床上失(5/8)
阮白:“……”
阮白试探性的点了个c,然后……他看见了一个巨大的x。
0分。
阮白抬头。
艾瑞利安爬了过来,用手指在上面点了几下,x变成了?,0分的数字变成了100分。
艾瑞利安理直气壮:“妈妈的答案就是标准答案。”
阮白不服气,继续看下去。
【……86如果妈妈看上了另一个星系的珍贵资源,你应当怎么做?请用五千字来简单阐述你的想法。】
阮白:“……”
五千字。
简单阐述。
很好。
看来是我不认识简单阐述着四个字了。
艾瑞利安又说:“妈妈是不是觉得五千字少了点?我也觉得少了点……我把题目改一下。”
然后阮白就看见对方把五千字改成了五万字。
阮白:“……”
阮白感觉虫族社会给他带来的震惊有点过大,于是他喝了口水缓了一下,只是……没忍住,阮白又去看了眼这种答案有多么离谱。
【侵略分为经济侵略,文化侵略,战争侵略。在这里我简单的排除文化侵略——我们雄虫不希望有别的种族同我们争夺虫母,也不希望分享传播我们的文化。
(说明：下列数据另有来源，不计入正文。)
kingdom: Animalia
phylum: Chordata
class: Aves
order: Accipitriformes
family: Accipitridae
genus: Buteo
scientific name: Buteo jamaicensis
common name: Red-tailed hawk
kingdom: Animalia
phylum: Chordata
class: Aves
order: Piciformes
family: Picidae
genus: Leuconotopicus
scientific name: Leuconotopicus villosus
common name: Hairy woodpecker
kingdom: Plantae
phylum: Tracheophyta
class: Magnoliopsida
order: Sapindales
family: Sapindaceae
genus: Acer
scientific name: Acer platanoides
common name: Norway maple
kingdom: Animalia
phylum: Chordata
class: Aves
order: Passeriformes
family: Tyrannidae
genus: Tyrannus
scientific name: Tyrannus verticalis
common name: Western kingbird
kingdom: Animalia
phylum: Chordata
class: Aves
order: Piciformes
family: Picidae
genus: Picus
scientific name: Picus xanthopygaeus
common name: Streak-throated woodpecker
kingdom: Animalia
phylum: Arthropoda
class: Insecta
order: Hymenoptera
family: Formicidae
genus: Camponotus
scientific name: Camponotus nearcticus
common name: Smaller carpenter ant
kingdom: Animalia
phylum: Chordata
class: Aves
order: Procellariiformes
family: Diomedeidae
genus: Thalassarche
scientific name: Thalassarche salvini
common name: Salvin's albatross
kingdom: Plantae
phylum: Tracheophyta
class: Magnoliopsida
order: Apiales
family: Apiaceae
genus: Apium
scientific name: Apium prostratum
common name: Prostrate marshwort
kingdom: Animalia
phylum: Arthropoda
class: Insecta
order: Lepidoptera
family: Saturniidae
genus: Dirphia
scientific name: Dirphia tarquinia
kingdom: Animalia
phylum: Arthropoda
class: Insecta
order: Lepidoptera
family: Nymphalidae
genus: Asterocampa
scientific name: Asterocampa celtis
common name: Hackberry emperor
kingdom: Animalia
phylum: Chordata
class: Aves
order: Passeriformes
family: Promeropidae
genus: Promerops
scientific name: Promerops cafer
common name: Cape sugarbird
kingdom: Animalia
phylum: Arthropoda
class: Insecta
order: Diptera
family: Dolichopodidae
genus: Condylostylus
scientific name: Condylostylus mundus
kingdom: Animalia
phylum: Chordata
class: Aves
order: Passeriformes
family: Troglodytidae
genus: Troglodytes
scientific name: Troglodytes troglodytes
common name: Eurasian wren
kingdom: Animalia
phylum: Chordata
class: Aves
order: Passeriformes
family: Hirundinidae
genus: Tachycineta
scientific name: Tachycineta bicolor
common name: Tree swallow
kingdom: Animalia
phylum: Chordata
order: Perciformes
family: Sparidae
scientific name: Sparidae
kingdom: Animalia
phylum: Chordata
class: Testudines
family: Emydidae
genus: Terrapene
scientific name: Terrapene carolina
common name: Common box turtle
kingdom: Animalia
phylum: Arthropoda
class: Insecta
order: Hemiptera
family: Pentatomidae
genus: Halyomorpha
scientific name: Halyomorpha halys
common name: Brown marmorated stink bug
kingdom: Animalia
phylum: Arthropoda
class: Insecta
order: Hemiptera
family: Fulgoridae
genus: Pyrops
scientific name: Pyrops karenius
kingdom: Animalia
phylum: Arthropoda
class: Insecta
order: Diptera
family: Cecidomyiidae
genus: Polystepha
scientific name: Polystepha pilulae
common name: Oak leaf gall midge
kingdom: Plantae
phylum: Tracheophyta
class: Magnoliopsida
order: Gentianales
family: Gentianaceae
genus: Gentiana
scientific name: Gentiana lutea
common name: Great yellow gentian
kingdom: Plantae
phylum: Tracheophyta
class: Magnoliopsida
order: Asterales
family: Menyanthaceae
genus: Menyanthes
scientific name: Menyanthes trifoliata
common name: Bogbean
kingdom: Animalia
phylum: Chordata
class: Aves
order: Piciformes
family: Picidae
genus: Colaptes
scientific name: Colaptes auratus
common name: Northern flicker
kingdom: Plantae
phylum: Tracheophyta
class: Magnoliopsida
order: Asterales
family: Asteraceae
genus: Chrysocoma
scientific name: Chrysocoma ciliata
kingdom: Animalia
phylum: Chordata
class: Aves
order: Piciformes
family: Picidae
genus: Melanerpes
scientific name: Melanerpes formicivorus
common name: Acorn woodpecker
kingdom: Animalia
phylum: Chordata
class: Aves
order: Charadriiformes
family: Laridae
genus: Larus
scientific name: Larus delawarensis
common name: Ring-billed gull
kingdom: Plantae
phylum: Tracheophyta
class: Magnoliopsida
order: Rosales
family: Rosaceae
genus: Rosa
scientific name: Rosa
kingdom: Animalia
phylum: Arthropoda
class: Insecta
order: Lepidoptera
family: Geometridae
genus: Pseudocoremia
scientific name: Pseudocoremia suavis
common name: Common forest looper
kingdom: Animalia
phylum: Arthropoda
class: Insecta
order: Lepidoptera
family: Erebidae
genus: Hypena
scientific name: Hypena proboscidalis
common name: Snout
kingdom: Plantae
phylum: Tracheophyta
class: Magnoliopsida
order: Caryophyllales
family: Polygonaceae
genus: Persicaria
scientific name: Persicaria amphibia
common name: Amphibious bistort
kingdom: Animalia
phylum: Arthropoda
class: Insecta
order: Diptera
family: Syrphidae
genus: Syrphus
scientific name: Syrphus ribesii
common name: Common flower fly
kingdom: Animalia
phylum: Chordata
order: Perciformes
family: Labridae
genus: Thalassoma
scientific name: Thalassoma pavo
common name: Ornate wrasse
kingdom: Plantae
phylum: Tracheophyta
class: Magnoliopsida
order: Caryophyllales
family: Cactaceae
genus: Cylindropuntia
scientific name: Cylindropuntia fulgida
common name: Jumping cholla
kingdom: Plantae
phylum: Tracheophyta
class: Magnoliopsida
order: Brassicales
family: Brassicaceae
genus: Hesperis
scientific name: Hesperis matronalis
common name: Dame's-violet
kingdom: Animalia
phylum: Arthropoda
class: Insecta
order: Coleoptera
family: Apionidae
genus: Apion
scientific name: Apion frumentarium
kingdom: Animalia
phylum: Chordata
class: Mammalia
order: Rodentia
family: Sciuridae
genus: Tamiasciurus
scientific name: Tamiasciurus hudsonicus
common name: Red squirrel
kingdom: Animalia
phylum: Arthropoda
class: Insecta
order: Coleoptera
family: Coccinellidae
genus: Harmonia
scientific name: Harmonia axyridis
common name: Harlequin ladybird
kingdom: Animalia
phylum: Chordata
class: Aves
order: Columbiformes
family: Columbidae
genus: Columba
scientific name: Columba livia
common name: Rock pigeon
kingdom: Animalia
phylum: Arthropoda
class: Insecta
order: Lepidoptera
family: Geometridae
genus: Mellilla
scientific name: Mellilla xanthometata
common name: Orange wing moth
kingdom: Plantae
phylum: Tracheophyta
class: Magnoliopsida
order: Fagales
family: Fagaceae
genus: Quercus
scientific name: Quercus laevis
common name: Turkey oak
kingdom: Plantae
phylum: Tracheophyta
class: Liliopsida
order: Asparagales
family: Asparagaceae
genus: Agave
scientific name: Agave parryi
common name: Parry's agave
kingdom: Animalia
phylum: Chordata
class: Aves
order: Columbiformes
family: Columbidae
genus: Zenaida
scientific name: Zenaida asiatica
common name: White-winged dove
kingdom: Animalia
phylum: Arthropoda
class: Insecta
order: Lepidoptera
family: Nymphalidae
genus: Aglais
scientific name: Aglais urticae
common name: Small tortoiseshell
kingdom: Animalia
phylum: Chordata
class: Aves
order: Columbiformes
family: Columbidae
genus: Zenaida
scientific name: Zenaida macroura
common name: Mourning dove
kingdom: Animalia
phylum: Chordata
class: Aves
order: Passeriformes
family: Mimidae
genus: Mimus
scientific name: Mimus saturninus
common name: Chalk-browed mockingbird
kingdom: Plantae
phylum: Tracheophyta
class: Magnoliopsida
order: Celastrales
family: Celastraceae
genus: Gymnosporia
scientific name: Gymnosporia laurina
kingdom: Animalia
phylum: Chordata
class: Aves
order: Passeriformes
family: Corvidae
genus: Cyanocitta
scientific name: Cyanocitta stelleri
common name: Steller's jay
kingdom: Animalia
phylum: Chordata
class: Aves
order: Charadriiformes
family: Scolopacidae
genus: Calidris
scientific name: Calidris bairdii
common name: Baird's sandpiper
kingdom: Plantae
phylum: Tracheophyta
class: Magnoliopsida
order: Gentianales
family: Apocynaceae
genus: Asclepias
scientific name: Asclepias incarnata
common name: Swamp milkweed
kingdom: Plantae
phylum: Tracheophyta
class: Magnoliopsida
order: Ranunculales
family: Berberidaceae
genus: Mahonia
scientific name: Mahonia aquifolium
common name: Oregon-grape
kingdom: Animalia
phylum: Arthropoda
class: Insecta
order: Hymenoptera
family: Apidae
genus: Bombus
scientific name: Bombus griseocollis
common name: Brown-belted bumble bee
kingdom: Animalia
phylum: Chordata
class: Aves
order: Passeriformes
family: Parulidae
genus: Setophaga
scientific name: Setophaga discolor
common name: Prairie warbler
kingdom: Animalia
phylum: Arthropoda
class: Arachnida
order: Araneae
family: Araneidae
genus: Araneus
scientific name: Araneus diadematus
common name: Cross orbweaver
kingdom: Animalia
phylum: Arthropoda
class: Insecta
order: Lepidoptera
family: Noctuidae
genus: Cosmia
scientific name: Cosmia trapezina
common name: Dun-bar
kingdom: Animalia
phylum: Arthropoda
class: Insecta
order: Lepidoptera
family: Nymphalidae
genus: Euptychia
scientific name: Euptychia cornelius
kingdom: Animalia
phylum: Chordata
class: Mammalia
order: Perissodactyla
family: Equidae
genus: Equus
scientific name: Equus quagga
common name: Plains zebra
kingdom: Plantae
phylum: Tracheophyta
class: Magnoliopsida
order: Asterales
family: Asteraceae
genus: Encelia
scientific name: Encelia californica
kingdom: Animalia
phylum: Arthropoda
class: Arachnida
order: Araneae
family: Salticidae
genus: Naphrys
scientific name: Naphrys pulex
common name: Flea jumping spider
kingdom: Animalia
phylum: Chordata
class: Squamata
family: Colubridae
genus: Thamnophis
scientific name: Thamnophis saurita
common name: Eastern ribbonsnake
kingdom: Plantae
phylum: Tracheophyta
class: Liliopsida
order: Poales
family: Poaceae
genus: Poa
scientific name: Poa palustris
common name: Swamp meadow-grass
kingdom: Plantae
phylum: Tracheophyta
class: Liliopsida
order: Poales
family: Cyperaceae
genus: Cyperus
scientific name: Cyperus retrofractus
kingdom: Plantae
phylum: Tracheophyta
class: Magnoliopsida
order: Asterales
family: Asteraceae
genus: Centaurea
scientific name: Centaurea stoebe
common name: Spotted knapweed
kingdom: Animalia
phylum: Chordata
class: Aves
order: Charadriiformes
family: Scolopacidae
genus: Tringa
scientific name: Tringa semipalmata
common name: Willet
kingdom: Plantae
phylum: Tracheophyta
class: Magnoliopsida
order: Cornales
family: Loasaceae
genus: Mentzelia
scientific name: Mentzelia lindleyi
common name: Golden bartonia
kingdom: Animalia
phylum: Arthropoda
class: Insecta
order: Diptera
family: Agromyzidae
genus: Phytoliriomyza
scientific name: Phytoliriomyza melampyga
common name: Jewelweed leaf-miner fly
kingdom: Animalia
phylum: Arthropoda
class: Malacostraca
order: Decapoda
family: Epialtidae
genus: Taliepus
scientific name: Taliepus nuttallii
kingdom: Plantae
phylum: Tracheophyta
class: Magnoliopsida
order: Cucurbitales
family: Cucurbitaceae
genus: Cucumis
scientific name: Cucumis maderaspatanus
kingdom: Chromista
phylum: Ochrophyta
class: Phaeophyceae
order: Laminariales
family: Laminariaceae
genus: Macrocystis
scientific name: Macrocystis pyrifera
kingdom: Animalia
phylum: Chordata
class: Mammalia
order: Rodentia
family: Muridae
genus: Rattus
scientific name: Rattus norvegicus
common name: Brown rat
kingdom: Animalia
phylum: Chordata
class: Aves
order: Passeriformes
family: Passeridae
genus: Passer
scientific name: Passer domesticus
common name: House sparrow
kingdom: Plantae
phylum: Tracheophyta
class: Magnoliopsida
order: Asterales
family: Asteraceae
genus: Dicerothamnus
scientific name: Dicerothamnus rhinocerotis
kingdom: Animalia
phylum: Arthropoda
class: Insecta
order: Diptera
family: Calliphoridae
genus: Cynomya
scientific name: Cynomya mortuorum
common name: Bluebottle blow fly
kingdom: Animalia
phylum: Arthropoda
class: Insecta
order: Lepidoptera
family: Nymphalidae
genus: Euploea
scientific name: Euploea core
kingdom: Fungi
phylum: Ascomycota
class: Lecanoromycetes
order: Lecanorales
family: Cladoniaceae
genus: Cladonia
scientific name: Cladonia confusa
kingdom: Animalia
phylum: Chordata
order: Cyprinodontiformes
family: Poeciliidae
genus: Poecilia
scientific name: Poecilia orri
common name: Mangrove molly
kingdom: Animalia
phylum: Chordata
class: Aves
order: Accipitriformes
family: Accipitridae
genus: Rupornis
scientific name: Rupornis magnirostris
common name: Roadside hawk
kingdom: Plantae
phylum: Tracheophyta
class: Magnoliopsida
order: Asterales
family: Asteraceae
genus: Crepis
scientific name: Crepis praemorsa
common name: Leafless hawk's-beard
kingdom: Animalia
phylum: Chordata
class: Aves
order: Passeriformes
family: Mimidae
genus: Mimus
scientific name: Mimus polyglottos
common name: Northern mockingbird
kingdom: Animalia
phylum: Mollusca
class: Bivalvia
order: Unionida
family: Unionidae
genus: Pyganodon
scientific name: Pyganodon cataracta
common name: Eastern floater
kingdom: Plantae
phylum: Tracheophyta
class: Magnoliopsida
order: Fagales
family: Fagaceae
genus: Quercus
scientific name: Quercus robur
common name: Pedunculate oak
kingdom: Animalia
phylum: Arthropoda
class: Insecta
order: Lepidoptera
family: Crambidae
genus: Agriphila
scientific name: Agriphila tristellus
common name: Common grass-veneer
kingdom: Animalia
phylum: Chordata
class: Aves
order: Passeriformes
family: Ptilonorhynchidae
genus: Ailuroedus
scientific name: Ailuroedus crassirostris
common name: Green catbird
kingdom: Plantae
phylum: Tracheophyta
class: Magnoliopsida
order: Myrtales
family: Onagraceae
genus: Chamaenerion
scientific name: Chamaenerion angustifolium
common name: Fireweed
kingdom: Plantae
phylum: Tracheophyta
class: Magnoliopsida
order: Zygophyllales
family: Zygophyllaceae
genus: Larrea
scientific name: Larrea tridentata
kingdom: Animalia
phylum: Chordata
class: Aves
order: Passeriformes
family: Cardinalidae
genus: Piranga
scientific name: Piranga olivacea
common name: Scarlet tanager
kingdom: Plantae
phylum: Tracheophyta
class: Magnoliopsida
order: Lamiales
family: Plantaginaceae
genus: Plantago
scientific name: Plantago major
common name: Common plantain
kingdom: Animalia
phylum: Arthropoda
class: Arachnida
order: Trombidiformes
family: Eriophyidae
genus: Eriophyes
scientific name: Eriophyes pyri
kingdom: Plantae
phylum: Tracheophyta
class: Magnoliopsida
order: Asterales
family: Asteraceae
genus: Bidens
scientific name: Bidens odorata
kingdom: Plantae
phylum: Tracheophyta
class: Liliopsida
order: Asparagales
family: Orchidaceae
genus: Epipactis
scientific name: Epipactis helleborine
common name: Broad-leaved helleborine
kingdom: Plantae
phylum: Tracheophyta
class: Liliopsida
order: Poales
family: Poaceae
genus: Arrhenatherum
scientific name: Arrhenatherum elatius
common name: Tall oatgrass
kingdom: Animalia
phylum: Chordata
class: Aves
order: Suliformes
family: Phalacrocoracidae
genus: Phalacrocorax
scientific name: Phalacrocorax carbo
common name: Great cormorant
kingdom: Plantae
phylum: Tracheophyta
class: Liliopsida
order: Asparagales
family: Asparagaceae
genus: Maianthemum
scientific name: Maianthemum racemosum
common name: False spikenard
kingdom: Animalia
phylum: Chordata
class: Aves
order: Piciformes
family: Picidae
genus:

在此试卷,我将着重阐述经济侵略与战争侵略的方案与可执行性……】
阮白:“……?”
阮白特么的都看傻眼了。
本来他以为这种离谱的题目竟然是国考题就算了,特么的这种题目竟然还真有这么一本正经的答案???
后面解析的字数过多,阮白有点不太想看,她直接跳过了解析,看了下一题。
【……123如果妈妈不喜欢你的花纹,你觉得自己应该怎么做?】
怀着一种不知什么样的心情,阮白翻看了答案。
【假如妈妈不喜欢我的花纹,我会去选修基金学,然后将这条花纹的基因替换成妈妈喜欢的颜色的基因……】
阮白:“……”
草一种植物
太离谱了。
一早晨不知道看了多少离谱的问题和答案,整的阮白也有一点不好意思的抓了抓艾瑞利安的袖子。
“那个……”
艾瑞利安说:“我在呢妈妈。”
“你们这个卷子……都是你自己出的吗?”
“当然不是,是我们整个教育局的收集社会上地热点,然后将热点整合,挑出有代表性的,最后送出去考试的。”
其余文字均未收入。